Что такое? — спрашиваю. Злость у меня еще не прошла.

— Я не знаю, что это. Оно таится здесь, в этом доме, в этой комнате, во всей этой ситуации, словно только и ждет, чтобы напасть. Я могла бы сказать, что и вы, и я — мы пока еще вместе противостоим этому.

Это все пустые разговоры.

— Знаете, мы ведь не можем иметь все, что нам хочется. Быть человеком порядочным — значит понять это и принять, а не добиваться невозможного любой ценой.

Каждый берет от жизни то, что может, говорю. И если человеку многого в жизни недоставало, он старается любым способом возместить недостачу, пока удача на его стороне. Вам-то этого, конечно, не понять.

Смотрю, улыбается, вроде она меня много старше:

— Все-таки обращение к психиатру пошло бы вам на пользу.

На пользу мне больше пошло бы ваше дружеское обращение со мной.

— Но я ведь так с вами и обращаюсь. Разве вы не видите?

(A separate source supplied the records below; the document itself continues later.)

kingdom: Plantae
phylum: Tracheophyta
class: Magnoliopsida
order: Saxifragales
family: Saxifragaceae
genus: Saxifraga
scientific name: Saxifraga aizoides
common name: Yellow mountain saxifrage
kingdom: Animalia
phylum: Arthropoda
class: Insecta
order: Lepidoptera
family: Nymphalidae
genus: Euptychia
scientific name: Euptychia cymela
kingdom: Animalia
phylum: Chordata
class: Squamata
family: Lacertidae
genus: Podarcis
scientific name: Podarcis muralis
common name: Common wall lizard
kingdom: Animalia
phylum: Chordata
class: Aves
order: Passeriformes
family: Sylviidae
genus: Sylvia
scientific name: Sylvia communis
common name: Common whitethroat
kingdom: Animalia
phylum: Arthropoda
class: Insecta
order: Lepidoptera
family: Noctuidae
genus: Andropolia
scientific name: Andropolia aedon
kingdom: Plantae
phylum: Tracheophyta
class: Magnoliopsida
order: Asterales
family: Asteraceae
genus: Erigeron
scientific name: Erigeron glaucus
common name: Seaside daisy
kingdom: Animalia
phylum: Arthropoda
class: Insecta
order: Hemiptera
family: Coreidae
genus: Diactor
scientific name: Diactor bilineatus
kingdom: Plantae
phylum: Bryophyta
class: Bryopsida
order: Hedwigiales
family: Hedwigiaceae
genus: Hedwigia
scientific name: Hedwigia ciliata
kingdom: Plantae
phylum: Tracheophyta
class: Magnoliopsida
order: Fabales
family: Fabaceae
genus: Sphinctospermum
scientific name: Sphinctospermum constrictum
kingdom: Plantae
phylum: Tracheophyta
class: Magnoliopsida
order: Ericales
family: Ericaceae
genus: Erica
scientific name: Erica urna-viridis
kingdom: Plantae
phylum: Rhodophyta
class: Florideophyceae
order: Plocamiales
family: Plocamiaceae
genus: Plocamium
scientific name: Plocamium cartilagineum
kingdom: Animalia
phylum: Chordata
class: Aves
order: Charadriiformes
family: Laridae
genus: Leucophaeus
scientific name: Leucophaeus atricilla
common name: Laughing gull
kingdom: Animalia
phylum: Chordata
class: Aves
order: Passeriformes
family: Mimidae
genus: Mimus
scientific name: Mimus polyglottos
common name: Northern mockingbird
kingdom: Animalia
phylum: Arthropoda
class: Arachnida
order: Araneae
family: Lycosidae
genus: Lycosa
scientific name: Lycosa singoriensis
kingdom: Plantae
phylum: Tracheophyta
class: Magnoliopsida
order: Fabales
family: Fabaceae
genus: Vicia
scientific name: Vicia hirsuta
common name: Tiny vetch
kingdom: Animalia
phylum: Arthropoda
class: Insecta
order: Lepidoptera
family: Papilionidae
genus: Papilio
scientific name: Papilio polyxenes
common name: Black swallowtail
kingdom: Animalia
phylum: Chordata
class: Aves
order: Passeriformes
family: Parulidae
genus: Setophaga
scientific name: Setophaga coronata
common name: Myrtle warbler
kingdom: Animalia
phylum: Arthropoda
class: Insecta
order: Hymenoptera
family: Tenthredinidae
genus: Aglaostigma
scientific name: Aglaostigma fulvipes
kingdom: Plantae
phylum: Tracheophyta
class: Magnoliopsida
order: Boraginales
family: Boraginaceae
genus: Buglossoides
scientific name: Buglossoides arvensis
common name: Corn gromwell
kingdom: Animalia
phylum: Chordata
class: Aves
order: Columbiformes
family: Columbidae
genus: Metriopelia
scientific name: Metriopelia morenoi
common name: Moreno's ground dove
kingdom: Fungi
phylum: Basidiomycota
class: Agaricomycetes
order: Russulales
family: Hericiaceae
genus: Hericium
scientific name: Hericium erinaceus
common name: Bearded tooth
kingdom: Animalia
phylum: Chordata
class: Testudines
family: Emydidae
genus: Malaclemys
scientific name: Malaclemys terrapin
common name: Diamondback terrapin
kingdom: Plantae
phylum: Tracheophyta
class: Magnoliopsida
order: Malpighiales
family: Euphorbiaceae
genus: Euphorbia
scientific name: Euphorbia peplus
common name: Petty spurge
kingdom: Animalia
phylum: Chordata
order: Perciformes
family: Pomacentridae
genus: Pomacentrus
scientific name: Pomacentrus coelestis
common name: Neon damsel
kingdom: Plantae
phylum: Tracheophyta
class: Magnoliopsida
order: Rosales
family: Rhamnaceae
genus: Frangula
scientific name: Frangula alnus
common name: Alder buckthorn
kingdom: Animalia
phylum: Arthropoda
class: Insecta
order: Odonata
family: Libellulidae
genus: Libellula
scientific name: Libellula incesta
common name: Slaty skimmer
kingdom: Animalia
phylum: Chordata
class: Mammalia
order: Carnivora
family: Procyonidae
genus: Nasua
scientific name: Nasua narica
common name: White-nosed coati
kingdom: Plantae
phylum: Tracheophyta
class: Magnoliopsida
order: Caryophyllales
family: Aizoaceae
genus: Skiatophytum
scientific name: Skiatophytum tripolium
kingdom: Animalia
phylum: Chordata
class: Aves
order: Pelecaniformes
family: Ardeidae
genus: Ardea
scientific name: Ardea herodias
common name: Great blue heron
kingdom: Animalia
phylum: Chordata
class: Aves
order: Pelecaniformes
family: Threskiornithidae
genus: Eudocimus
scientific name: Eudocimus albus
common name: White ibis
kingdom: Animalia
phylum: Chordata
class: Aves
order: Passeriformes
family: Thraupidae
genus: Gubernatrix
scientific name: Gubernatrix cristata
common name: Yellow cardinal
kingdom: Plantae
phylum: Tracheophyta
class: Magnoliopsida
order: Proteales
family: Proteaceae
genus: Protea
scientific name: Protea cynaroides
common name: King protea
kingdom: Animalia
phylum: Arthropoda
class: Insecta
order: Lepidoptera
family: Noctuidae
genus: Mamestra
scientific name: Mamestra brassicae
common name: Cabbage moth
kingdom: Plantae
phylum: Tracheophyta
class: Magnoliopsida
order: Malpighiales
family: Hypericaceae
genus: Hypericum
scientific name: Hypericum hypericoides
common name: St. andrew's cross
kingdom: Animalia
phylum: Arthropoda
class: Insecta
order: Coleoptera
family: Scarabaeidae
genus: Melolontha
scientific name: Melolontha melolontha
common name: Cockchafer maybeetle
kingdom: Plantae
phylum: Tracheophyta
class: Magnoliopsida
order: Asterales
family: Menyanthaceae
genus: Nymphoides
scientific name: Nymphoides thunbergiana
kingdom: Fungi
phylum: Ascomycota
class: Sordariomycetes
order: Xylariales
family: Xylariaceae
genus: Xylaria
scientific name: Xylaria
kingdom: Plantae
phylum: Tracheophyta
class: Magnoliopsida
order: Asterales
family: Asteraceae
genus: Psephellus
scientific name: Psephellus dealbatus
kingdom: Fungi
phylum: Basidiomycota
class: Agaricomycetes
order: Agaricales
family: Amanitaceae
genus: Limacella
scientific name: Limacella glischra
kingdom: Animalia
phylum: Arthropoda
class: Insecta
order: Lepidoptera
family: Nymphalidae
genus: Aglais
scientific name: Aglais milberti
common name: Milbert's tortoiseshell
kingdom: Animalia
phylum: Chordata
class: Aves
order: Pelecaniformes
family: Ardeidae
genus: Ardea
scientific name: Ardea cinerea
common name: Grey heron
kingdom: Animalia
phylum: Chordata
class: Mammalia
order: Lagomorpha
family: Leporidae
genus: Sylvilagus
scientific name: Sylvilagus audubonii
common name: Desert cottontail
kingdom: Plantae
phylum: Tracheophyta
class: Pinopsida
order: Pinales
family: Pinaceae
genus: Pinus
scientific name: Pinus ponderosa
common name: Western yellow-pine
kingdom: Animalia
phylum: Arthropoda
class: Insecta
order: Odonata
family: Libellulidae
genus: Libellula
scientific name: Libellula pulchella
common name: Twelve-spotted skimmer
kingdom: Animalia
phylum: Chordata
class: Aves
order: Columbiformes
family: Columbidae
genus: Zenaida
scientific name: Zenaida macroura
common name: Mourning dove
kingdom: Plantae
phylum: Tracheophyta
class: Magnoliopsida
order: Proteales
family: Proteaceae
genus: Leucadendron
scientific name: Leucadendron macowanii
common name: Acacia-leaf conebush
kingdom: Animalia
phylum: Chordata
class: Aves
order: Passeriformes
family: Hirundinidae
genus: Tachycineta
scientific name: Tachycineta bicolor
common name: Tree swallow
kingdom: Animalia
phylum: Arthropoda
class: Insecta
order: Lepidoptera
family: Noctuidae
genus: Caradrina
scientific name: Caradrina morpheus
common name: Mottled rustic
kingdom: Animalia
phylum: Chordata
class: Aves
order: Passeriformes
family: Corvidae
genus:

Мы долго молчали. Наконец она это молчание нарушила:

— Вам не кажется, что все это слишком затянулось?

Нет.

— Вы не отпустите меня?

Нет.

— Вы ведь можете связать меня, заклеить рот и отвезти в Лондон. Я не проговорюсь ни одной живой душе.

Нет.

— Но ведь должно же быть что-то такое, чего вы от меня хотите?

Просто хочу, чтобы вы были со мной. Все время.

— И в постели?

Я сказал вам, нет.

— Но вы же этого хотите?

Не хочу разговаривать на эту тему.

Ну, тут она заткнулась.

А я говорю, я не разрешаю себе думать о том, что считаю дурным. Считаю, что это неприлично.

— Вы совершенно необыкновенный человек.

Благодарю вас.

— Мне хотелось бы видеться с вами, когда вы меня отпустите, вы мне очень интересны.

Как звери в зоопарке?

— Просто я хочу вас понять.

Вам это никогда не удастся. (Должен признаться, мне нравилось в этих разговорах, что я кажусь таким непонятным, таинственным. Пусть видит, что не все на свете ей доступно.) — Думаю, вы правы.

И вдруг она опускается передо мной на колени и три раза поднимает сложенные руки ко лбу, вроде она — восточная рабыня.

— О великий и таинственный владыка, прими униженную просьбу твоей жалкой рабыни о прощении!

Я подумаю.

— Залкая рабыня оцень созалеет о плехом письме.

Я не смог удержаться, очень уж было смешно, она могла здорово сыграть все, что угодно.

Она так и осталась на коленях, только теперь ладони опустила к полу, лицо серьезное ко мне подняла, смотрит прямо в глаза.

— Вы отправите письмо, правда?

Я заставил ее еще раз попросить, ну, потом согласился. Чуть не сделал самую большую ошибку в жизни.